Certain areas are less well off than others, and certain areas less fertile than others. Some areas are coastal, some inland. Europe is not poor, but the eurozone is acting as if it were bankrupt. It is not. Most of the bailout money given to Greece actually went to banks. Only about 15 billion euros out ($19 billion) of the 410 billion euro Greek bailout actually went into the economy, the rest went to financial institutions

Guizhou is not China's most prosperous province but it is investing heavily. It would be easy to plead any number of reasons not to. Alright, China has more money than Europe and can afford to invest. That argument stands up until countered by the simple fact that China is still a developing economy and besides, Germany is wealthier than Guizhou.

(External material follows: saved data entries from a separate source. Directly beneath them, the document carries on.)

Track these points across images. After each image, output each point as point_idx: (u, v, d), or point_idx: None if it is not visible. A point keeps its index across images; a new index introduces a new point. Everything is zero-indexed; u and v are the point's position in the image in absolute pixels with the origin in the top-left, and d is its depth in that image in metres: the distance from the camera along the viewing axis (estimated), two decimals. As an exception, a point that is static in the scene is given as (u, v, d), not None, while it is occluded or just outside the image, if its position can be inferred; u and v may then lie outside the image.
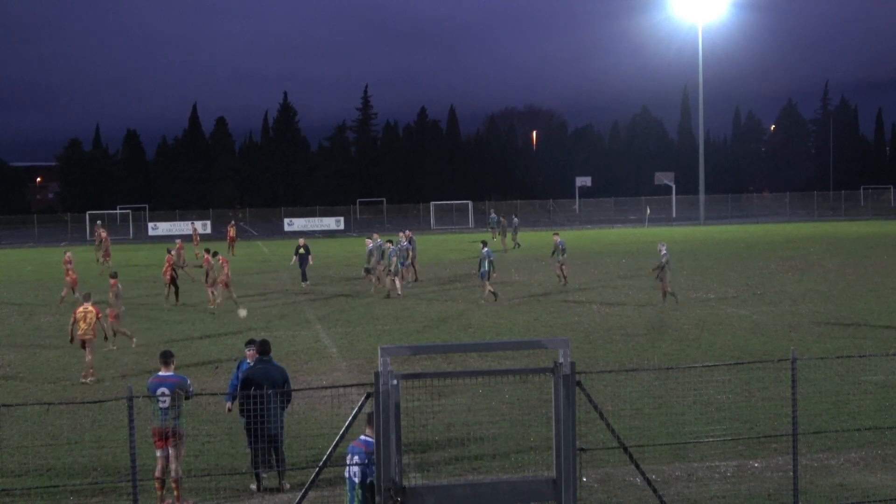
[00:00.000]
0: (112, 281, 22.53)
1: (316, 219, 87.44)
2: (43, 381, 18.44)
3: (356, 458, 8.76)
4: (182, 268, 34.79)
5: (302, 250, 34.24)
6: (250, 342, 12.95)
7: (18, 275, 41.67)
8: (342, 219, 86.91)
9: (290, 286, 33.32)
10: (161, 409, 11.28)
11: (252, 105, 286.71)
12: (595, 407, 8.65)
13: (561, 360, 7.54)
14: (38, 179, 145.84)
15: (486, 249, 28.72)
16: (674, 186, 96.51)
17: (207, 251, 30.95)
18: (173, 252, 32.65)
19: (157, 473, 11.37)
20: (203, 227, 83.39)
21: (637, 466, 8.98)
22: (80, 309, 18.66)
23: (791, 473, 10.55)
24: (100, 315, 18.77)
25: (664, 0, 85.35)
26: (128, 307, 28.03)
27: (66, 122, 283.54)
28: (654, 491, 9.04)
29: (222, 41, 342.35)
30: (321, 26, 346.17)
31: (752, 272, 36.03)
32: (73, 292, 29.52)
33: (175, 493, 11.32)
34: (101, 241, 45.64)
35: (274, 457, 11.93)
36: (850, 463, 12.43)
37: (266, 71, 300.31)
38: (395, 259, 30.46)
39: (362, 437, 8.84)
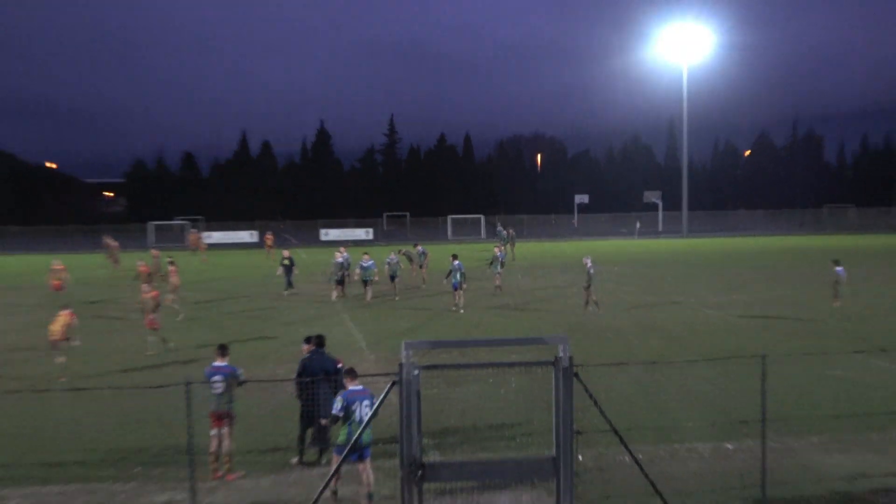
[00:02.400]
0: (153, 293, 21.67)
1: (348, 230, 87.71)
2: (111, 365, 18.60)
3: (367, 401, 10.26)
4: (157, 274, 33.32)
5: (286, 261, 33.20)
6: (308, 338, 12.97)
7: (94, 276, 42.03)
8: (371, 229, 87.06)
9: (325, 289, 33.34)
10: (216, 394, 11.43)
11: (293, 130, 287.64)
12: (590, 395, 8.69)
13: (561, 354, 7.61)
14: (109, 194, 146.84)
15: (456, 262, 27.70)
16: (661, 204, 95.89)
17: (142, 261, 29.55)
18: (141, 263, 30.96)
19: (213, 448, 11.51)
20: (251, 235, 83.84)
21: (626, 447, 9.02)
22: None
23: (760, 454, 10.58)
24: None
25: (655, 43, 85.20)
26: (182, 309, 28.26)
27: (131, 144, 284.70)
28: (641, 468, 9.07)
29: (268, 75, 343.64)
30: (354, 63, 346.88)
31: (729, 279, 35.85)
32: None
33: (227, 466, 11.45)
34: (109, 250, 43.21)
35: (320, 436, 12.03)
36: (811, 446, 12.42)
37: (305, 101, 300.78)
38: (375, 270, 30.46)
39: (360, 387, 10.52)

Cranes are blooming in Guizhou. Ah, says the naysayer, exactly the type of profligacy we saw in Ireland and Spain. Well, no: Guizhou is investing not just in buildings but also roads and transport networks, in villages and communities. Affordable housing and communities were never a priority in Ireland or Spain during the boom years. There is no guarantee in any economic planning that investment forecasts will be met, that all the goals will be achieved. It is a risky venture and a degree of caution is not to be scoffed at. But there comes a point where faith must be placed in the people or institutions. The priority, within clearly defined restraints and disciplines, must be jobs not bottom-line figures.

The United States had its "New Deal" under FDR, its "Great Society" under LBJ and, to a certain extent, Barack Obama is now investing with QEs I, II and III. This alphabet soup of progress worked and is still working. The Chinese Dream is taking shape in places such as Guizhou, and what happens there may have ramifications in places where investment is considered heresy and too much faith has been placed in austerity.